The National Institutes of Health announced on Dec. 16 significant financial support for eight research projects focused on traumatic brain injury, which currently ranks as the leading cause of death in young adults.
"We need to be able to predict which patterns of injury are rapidly reversible and which are not," Story Landis, Ph.D., director of the National Institute of Neurological Disorders and Stroke (NINDS), part of the NIH, said in a prepared statement. "This program will help researchers get closer to answering some of the important questions about concussion for our youth who play sports and their parents."
Funding, which totals more than $14 million, comes from the Sports and Health Research Program, a partnership between the NIH, the National Football League, and the Foundation for the National Institutes of Health. The eight projects earmarked to receive support include two cooperative agreements and six pilot studies.
For one of the two cooperative agreements, which will receive $6 million each, researchers led by Dr. Ann C. McKee of Boston University and the U.S. Department of Veterans Affairs will strive to define a set of criteria for the various stages of chronic traumatic encephalopathy (CTE). Then, imaging teams will correlate the findings with brain scans that might be used to diagnose CTE in individuals during their lifetimes. For the other cooperative agreement, researchers led by Wayne Gordon, Ph.D., of Mount Sinai Hospital, New York, have a goal of identifying and describing the chronic effects of mild, moderate, and severe traumatic brain injuries (TBIs) and comparing these with the features of CTE. Then, they will employ various brain imaging techniques in patients with a wide range of head injuries, as well as on postmortem tissue, to identify markers that may eventually be used to diagnose the degenerative effects of TBI.
"Although the two cooperative agreements focus on different aspects of TBI, their combined results promise to answer critical questions about the chronic effects of single versus repetitive injuries on the brain, how repetitive TBI might lead to CTE, how commonly these changes occur in an adult population, and how CTE relates to neurodegenerative disorders like Alzheimer’s disease," Dr. Landis said.
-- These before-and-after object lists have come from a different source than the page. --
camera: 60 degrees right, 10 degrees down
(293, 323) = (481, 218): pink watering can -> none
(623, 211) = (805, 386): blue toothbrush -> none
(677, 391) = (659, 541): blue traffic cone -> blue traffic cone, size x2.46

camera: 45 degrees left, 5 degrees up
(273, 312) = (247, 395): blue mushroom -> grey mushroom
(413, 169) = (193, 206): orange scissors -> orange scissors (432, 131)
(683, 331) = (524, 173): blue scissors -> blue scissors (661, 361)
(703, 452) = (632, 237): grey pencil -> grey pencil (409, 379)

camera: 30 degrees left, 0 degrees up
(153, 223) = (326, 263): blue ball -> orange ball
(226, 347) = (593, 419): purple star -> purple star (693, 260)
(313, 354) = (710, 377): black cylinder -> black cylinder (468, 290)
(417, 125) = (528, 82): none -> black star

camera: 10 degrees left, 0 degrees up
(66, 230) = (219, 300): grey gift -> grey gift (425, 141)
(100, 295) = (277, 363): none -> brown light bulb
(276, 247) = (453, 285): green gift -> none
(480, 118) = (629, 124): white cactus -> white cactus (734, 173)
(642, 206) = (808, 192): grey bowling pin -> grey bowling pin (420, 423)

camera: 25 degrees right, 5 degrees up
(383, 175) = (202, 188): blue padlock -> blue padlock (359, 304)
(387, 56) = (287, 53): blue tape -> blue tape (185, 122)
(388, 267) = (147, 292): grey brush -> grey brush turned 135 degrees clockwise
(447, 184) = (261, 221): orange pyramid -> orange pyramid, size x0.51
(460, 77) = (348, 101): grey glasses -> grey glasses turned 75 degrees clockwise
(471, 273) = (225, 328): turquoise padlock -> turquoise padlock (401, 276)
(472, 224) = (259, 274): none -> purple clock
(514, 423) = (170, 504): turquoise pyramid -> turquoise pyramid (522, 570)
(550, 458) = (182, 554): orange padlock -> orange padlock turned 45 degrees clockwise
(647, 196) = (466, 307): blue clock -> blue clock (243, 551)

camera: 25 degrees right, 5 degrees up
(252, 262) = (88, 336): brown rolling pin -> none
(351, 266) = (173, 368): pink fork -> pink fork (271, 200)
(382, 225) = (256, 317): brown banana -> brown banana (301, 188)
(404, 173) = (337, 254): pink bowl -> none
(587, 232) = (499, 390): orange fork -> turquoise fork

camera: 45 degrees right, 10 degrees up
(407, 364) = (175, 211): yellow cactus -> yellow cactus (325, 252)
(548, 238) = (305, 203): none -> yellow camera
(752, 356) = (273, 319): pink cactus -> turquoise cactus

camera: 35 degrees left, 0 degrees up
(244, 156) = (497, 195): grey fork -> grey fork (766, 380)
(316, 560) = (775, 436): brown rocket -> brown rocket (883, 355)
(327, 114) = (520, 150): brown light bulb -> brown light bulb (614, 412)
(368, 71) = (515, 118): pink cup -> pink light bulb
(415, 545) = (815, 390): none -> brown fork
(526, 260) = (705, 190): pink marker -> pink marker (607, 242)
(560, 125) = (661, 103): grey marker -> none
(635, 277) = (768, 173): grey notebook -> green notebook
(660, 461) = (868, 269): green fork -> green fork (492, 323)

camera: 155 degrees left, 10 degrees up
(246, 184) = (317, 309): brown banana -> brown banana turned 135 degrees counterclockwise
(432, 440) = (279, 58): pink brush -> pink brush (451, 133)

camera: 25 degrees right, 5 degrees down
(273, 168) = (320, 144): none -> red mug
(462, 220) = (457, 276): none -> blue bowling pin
The six pilot studies, which are projected to receive just over $2 million in total funding, focus on ways to improve the diagnosis of concussion and identify potential biomarkers that can be used to track a patient’s recovery. They range from testing of a mobile application designed to track the progress of a young athlete from the time of a concussion injury until they are cleared to return to play, to the development of a portable eye-tracking instrument that can be used to diagnose concussions on the sidelines and to monitor the injury progression in high school and college athletes.